# Problem
A verbatim copy of the listing is what is needed, minus any pictures.

##### Supplied material

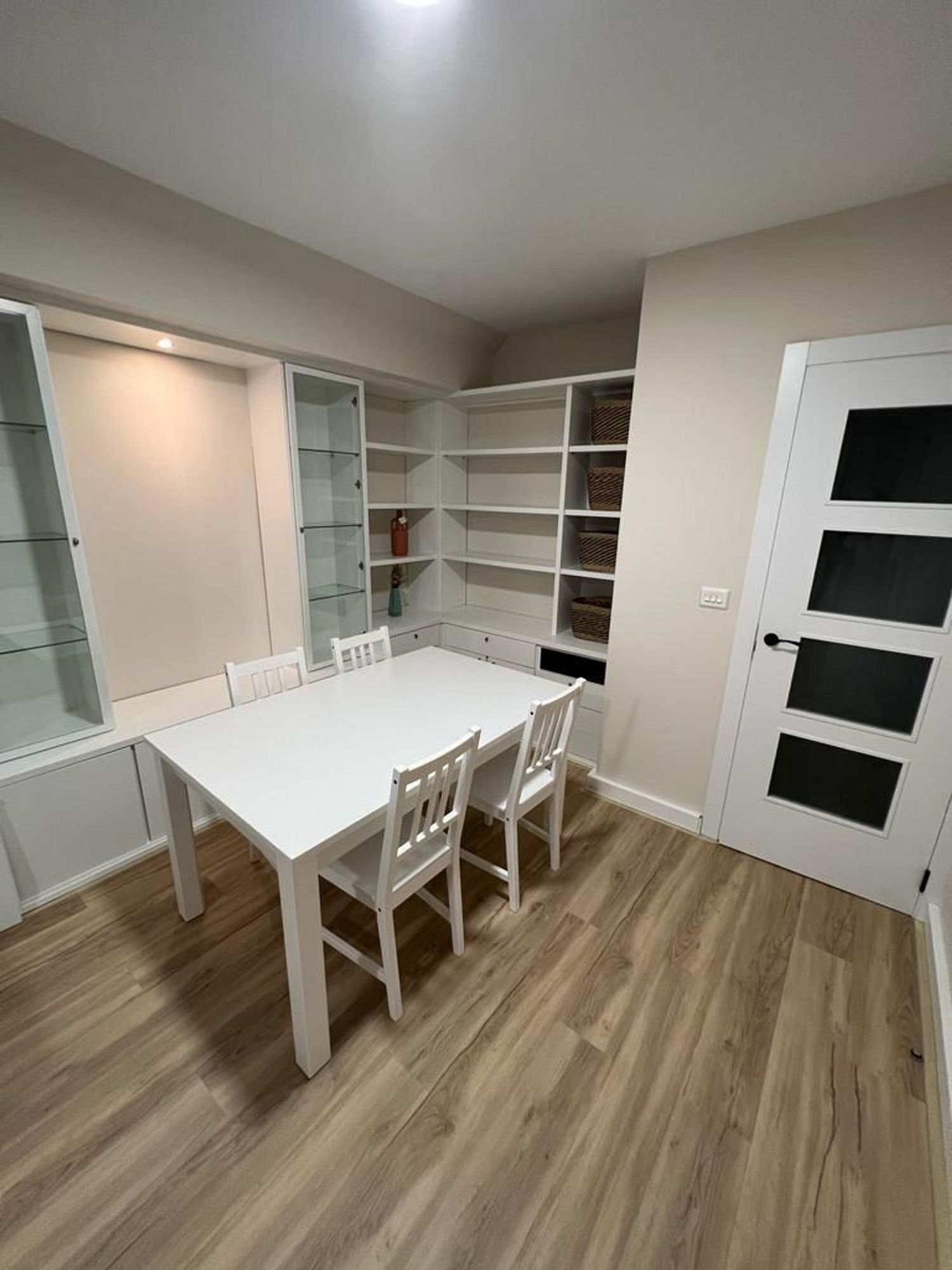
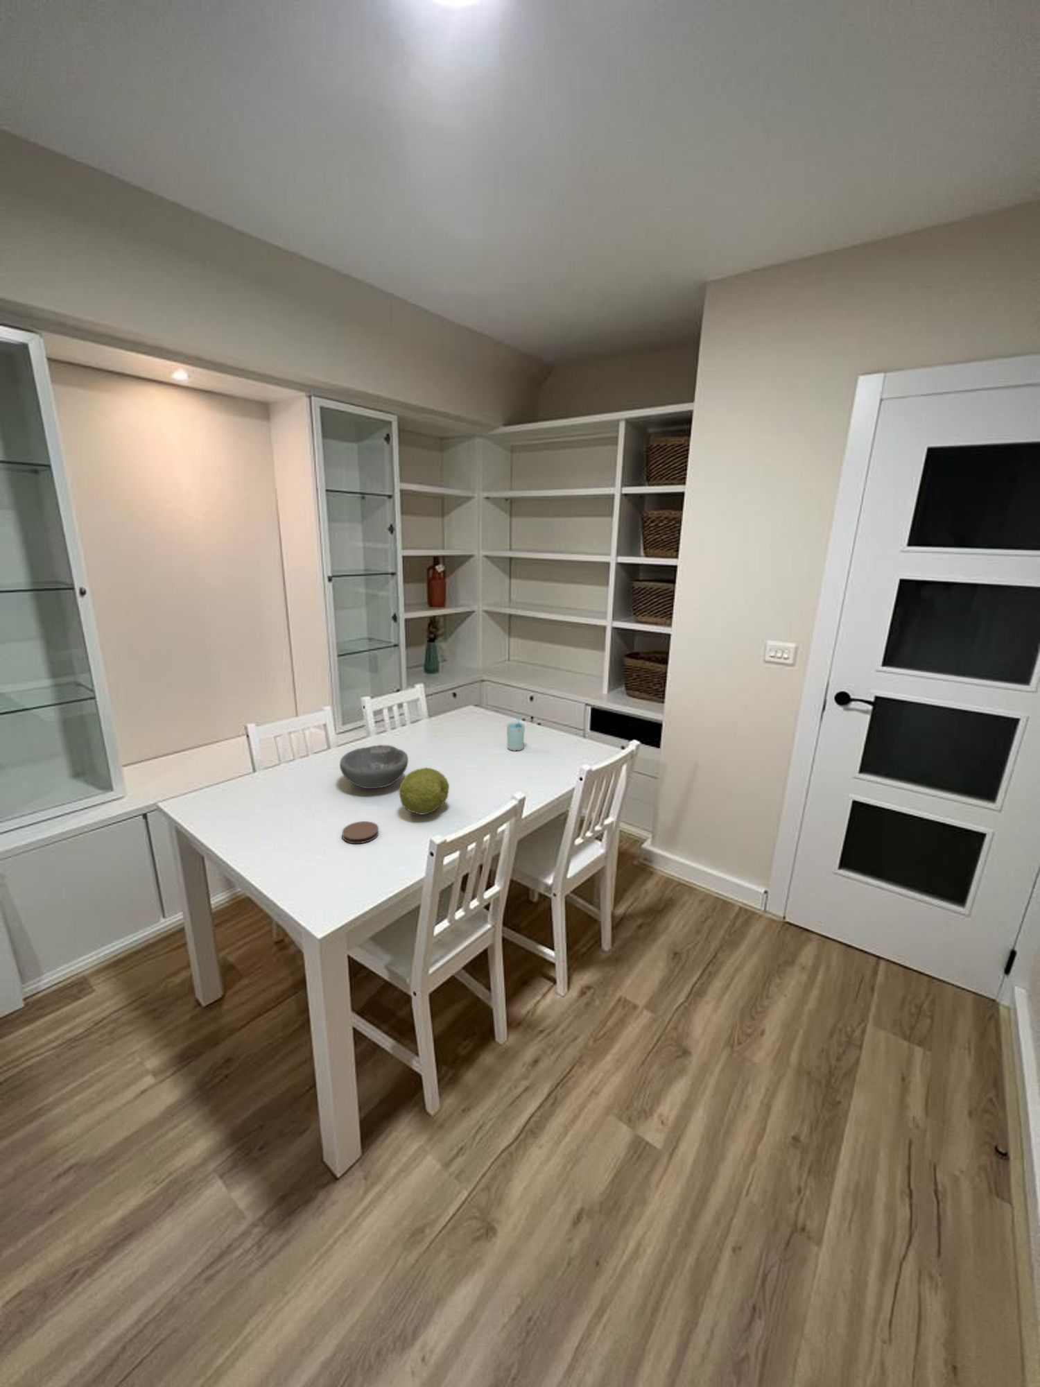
+ coaster [342,820,379,844]
+ cup [506,718,525,751]
+ fruit [398,767,450,816]
+ bowl [339,744,409,790]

##########

# Response area
+ coaster [342,820,379,844]
+ cup [506,718,525,751]
+ fruit [398,767,450,816]
+ bowl [339,744,409,790]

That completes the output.